▸ Document extract
! The 30-day watch !
After removal.
What to watch for.
The tick is off. Most of the time, that’s the end of it. But Lyme bacteria and other tick-borne illnesses take days to weeks to show up, and the textbook signs you were warned about don’t actually appear in most Canadian cases. The honest version of the 30-day watch is on this page.
The big misconception
Most Lyme cases never have a bullseye.
The textbook erythema migrans rash — a clear central spot ringed by a red halo — is the cleanest possible sign of early Lyme infection. It’s also the exception, not the rule. Canadian and US case data consistently show that fewer than half of confirmed Lyme infections produce a recognisable bullseye. Many produce a solid red expanding patch, an oval blotch, or no rash at all.
Treat all of these as suspect
What counts as a Lyme rash.
- A bullseye target (red ring around a clear or lighter centre).
- A solid red, expanding patch larger than a loonie.
- An oval or irregular red zone that grows over days, warm or not.
- Any new rash that appears 3 to 30 days after a bite, even if it’s not at the bite site.
Photograph any of these with a ruler or coin for scale. Photos shown to a doctor are more useful than your memory of how big it was last Tuesday.
Also possible
A rash with no infection.
Week by week
What can show up when.
Different tick-borne illnesses surface on different schedules. A rough timeline:
Days 1–3
Almost certainly nothing
A small red itchy spot at the bite site is normal and not Lyme. Lyme bacteria take days to start producing symptoms — any symptom in the first 48 hours is far more likely a normal bite reaction or an unrelated bug.
Days 3–14
The window for an expanding rash
If a Lyme rash is going to appear, this is when it most often does. Anaplasmosis and ehrlichiosis can also start showing in this window — high fever, severe headache, deep muscle aches with no respiratory symptoms.

▸ Data extracts

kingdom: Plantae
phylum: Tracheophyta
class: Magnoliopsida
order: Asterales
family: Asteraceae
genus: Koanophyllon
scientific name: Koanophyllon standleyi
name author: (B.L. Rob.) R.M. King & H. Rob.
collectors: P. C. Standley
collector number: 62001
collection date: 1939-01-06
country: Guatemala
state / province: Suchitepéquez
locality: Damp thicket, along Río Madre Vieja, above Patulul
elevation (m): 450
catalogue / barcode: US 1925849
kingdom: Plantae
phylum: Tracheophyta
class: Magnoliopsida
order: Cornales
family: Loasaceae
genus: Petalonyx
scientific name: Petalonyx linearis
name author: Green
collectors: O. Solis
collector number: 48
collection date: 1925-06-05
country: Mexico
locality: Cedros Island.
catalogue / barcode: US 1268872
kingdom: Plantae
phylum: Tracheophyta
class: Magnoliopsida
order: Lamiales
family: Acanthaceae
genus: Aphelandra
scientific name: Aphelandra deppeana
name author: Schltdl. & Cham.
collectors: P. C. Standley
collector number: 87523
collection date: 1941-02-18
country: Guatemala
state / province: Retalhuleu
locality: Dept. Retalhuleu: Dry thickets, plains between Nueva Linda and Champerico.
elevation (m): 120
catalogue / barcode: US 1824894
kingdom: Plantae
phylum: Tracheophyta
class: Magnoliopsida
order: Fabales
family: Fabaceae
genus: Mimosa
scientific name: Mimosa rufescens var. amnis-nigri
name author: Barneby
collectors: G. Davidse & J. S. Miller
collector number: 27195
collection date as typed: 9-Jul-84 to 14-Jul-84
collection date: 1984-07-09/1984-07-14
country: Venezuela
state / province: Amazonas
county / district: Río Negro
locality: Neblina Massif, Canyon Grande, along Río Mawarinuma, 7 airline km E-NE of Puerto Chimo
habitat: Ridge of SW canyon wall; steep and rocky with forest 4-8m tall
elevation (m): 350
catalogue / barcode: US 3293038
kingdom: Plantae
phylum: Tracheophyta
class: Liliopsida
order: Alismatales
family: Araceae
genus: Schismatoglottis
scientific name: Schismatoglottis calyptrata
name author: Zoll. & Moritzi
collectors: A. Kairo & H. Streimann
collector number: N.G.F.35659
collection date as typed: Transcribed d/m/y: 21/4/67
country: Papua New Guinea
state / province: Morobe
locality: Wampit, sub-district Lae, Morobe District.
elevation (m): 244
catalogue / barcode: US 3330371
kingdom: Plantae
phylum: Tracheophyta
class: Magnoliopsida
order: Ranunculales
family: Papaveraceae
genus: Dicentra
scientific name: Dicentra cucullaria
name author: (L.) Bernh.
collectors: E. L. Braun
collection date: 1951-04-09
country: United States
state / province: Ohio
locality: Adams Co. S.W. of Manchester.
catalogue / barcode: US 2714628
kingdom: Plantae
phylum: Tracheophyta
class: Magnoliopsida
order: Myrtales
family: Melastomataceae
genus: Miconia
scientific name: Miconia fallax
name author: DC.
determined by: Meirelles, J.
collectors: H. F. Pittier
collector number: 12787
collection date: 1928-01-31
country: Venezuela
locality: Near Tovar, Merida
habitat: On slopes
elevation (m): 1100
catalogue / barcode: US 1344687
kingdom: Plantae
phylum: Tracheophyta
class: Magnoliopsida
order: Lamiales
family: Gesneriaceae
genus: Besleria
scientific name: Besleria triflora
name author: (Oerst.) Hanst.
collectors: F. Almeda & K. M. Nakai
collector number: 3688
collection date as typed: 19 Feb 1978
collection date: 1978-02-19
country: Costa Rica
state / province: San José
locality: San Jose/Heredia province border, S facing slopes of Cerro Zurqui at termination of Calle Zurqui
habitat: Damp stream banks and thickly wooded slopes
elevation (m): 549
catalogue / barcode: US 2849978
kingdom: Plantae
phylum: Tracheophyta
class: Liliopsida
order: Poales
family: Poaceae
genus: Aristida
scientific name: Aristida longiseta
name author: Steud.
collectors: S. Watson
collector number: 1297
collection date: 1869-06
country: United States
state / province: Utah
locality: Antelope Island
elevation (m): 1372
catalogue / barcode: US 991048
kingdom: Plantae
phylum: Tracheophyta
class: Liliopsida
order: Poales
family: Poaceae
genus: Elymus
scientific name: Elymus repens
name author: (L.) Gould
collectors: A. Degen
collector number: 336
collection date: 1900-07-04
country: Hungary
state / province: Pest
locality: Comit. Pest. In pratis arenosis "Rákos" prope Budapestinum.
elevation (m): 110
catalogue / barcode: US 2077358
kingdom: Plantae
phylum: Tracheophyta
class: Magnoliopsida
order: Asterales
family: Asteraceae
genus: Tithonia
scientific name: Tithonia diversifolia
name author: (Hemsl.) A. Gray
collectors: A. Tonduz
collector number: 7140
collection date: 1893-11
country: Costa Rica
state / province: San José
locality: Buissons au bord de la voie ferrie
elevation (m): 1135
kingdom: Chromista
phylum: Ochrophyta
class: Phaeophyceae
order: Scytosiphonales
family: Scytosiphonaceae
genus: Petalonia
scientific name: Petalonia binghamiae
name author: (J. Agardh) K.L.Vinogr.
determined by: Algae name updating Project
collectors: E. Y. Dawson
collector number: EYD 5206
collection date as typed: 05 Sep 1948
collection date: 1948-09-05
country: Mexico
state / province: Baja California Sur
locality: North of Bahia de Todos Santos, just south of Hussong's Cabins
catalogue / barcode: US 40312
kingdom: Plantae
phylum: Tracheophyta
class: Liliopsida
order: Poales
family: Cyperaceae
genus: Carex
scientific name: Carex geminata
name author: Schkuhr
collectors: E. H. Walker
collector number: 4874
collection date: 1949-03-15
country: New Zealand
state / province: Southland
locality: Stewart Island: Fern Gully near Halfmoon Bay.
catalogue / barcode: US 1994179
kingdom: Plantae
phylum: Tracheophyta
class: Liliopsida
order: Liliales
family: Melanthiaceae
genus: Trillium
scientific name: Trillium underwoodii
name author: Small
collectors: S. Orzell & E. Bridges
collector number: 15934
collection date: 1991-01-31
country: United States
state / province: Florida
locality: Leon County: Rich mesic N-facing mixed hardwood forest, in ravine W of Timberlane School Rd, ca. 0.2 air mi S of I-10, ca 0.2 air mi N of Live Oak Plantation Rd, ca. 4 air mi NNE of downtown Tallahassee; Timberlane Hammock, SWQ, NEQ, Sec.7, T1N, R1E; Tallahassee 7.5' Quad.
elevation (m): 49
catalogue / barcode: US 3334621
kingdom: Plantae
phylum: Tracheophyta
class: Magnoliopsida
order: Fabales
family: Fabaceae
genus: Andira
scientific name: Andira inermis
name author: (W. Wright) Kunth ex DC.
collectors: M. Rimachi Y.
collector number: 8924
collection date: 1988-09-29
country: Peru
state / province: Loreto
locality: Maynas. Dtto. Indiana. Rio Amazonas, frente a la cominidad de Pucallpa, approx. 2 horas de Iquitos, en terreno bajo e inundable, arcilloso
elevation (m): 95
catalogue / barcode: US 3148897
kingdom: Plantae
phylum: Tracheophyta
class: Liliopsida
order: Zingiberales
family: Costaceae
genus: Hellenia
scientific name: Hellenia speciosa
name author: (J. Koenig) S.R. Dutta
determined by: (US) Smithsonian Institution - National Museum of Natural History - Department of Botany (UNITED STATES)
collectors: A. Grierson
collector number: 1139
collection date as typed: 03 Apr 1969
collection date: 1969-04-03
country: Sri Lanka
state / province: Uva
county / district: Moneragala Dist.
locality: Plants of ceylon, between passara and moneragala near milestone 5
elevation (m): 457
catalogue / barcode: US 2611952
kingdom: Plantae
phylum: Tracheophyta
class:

▸ Task requirements
According to the page on watching for symptoms after a tick bite, what share of confirmed Lyme infections produce a recognizable bullseye rash? The records have nothing to do with the text.

▸ Finished exercise
Fewer than half.